L'anticonformisme selon France 3
La rentrée 2012 a été riche en campagnes médiatiques et aujourd’hui on s’intéresse à celle de France 3. Si vous êtes passés à côté, elle ressemble à ça.
Créée par l’agence « Australie », cette campagne d’affichage, qui s’accompagne de supports radio et vidéo, a fait sensation sur les réseaux sociaux. Et pourtant, les afficionados de Twitter et Facebook ne sont pas le cœur de cible d’une chaîne qui traîne derrière elle une image « vieillotte ». Mais en 2012, France 3 se rebelle et décide de faire entendre sa voix à travers une campagne osée.
Problème : comment parler, à une génération de trentenaires urbains, d’émissions pour la plupart regardées par nos grands-parents ? Et surtout, – même si l’agence ne le formule pas de cette manière dans son discours – comment faire passer l’idée que regarder France 3 est une activité socialement valorisante ? Tout simplement en jouant la carte de l’humour.
Avec des slogans faisant la part belle à l’ironie et au second degré la chaîne nous montre qu’elle n’oublie pas de prendre du recul par rapport à ses propres productions.

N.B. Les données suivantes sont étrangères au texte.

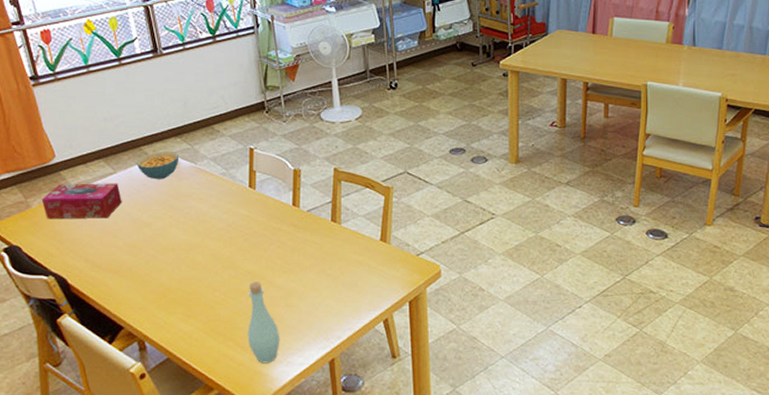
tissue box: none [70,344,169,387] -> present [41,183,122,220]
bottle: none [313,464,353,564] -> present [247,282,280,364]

Cependant, rajeunir l’image d’une marque est toujours une tentative périlleuse. Et dans le cas de France 3, le risque était grand de nier l’identité de la marque en cherchant à travestir ses valeurs. Or, l’intelligence d’ « Australie » a précisément été d’axer sa campagne sur six émissions phares de la chaîne parmi lesquelles 30 millions d’amis, Plus belle la vie ou Côté Jardin.
Faire preuve d’autodérision c’est bien, en profiter pour tacler la concurrence c’est mieux. Après D8, c’est donc au tour de France 3 de s’attaquer aux programmes de M6. Avec humour, un des visuels consacrés à Des Racines et des Ailes annonce « Quand on s’invite dans un lieu, ce n’est pas pour refaire la déco » — les intéressés apprécieront. De manière moins marquée, les autres chaînes du PAF en prennent pour leur grade avec des références à la télé-réalité ou aux émissions hyper-scénarisées.
Bref, à travers ces quelques affiches France 3 affirme son caractère décalé. Destiné aux jeunes urbains, leur message pourrait se simplifier en ces mots : regarder France 3 c’est bien car c’est anti-mainstream. La chaîne, plutôt que de se lancer dans une quête de reconnaissance, prend le contrepied des critiques. La 3 devient « tendance », précisément parce que ses programmes ne le sont pas.
Alors si vous souhaitez briller en soirée, n’oubliez pas, dites que vous regardez Thalassa.
Angélina Pineau
N.B : et pour tous ceux qui s’intéressent au graphisme, une très bonne analyse de cette campagne est disponible ici sur le site d’OWNI.
One thought
Il est clair que cette campagne avait pour but affiché de se positionner dans la provocation et l'ironie, ce qui tranche avec l'image très lisse que l'on associe à cette chaîne. Pourtant le premier visuel que j'avais vu faisait référence -c'est en tout cas à cela que je l'avais spontanément associé- aux diverses émissions diffusées sur W9 ou NRJ 12 en clamant "Toujours pas de Brenda, Kelly, Steven", affiche qui m'avait laissé une impression mitigée, marque d'un snobisme assumé,et d'une chaîne dédaigneuse.
Au final l'ensemble de cette campagne n'a pour moi pas eu l'effet escompté : pas de rajeunissement notable de l'image que je me faisais de cette chaîne mais plutôt celle d'une chaîne un peu à la ramasse, auto-centrée (cf la redondance du "nous") sur les vieilles valeurs de ses programmes historiques, totalement hermétique et je le prédis définitivement hors jeu.
Evidemment il n'est pas question d'adopter les codes de programmes racoleurs déplorables en de nombreux points, mais de se remettre durablement en question. Cette campagne prouve la dynamique totalement inverse, et me fait l'effet d'un vieux capitaine cramponné à la barre au moment de sombrer avec son navire…
En tout cas merci à l'auteur de l'article d'avoir mis en lumière cette campagne.